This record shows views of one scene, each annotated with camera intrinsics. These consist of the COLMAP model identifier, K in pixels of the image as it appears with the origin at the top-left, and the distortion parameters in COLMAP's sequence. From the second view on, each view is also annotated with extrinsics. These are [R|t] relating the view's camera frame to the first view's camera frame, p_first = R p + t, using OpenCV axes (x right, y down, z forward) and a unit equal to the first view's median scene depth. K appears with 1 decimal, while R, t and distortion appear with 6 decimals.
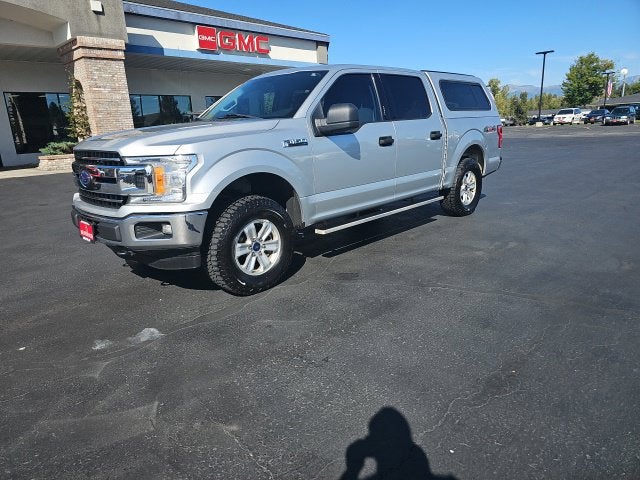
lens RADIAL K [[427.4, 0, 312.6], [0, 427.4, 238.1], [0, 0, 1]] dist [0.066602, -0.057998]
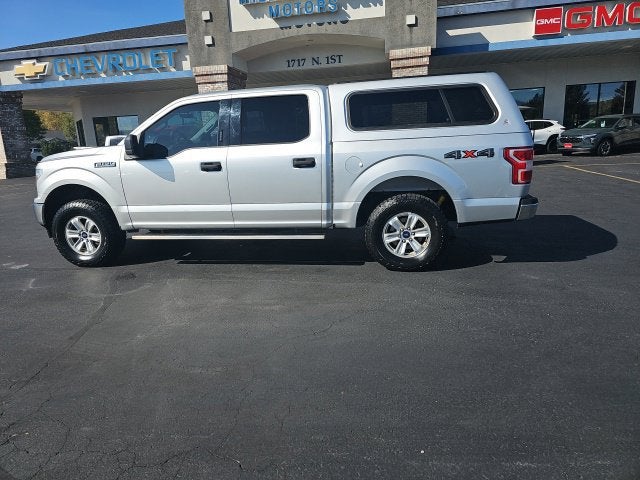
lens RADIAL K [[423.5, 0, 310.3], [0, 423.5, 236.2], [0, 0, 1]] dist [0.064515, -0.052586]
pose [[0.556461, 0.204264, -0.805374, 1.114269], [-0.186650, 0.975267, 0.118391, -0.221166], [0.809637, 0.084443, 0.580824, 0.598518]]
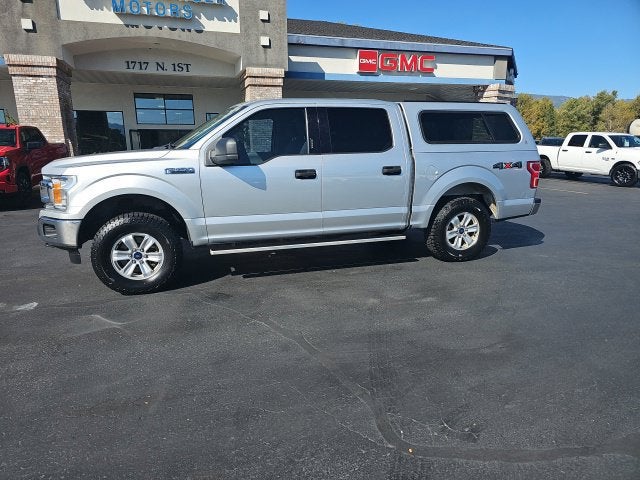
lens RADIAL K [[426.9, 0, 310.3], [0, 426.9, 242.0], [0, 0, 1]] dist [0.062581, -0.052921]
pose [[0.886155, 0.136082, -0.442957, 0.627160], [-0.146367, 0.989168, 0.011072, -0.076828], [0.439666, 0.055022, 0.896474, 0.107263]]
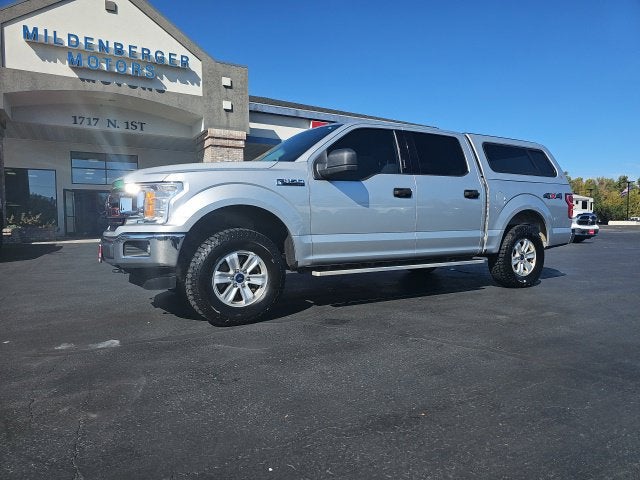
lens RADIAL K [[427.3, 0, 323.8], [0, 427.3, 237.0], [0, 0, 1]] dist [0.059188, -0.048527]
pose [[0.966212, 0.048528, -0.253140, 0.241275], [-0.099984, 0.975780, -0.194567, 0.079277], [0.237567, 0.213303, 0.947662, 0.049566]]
::::
Prompt:
In your answer, set down the full listing word for word and include no pictures.

Reply:
This record shows views of one scene, each annotated with camera intrinsics. These consist of the COLMAP model identifier, K in pixels of the image as it appears with the origin at the top-left, and the distortion parameters in COLMAP's sequence. From the second view on, each view is also annotated with extrinsics. These are [R|t] relating the view's camera frame to the first view's camera frame, p_first = R p + t, using OpenCV axes (x right, y down, z forward) and a unit equal to the first view's median scene depth. K appears with 1 decimal, while R, t and distortion appear with 6 decimals.
lens RADIAL K [[427.4, 0, 312.6], [0, 427.4, 238.1], [0, 0, 1]] dist [0.066602, -0.057998]
lens RADIAL K [[423.5, 0, 310.3], [0, 423.5, 236.2], [0, 0, 1]] dist [0.064515, -0.052586]
pose [[0.556461, 0.204264, -0.805374, 1.114269], [-0.186650, 0.975267, 0.118391, -0.221166], [0.809637, 0.084443, 0.580824, 0.598518]]
lens RADIAL K [[426.9, 0, 310.3], [0, 426.9, 242.0], [0, 0, 1]] dist [0.062581, -0.052921]
pose [[0.886155, 0.136082, -0.442957, 0.627160], [-0.146367, 0.989168, 0.011072, -0.076828], [0.439666, 0.055022, 0.896474, 0.107263]]
lens RADIAL K [[427.3, 0, 323.8], [0, 427.3, 237.0], [0, 0, 1]] dist [0.059188, -0.048527]
pose [[0.966212, 0.048528, -0.253140, 0.241275], [-0.099984, 0.975780, -0.194567, 0.079277], [0.237567, 0.213303, 0.947662, 0.049566]]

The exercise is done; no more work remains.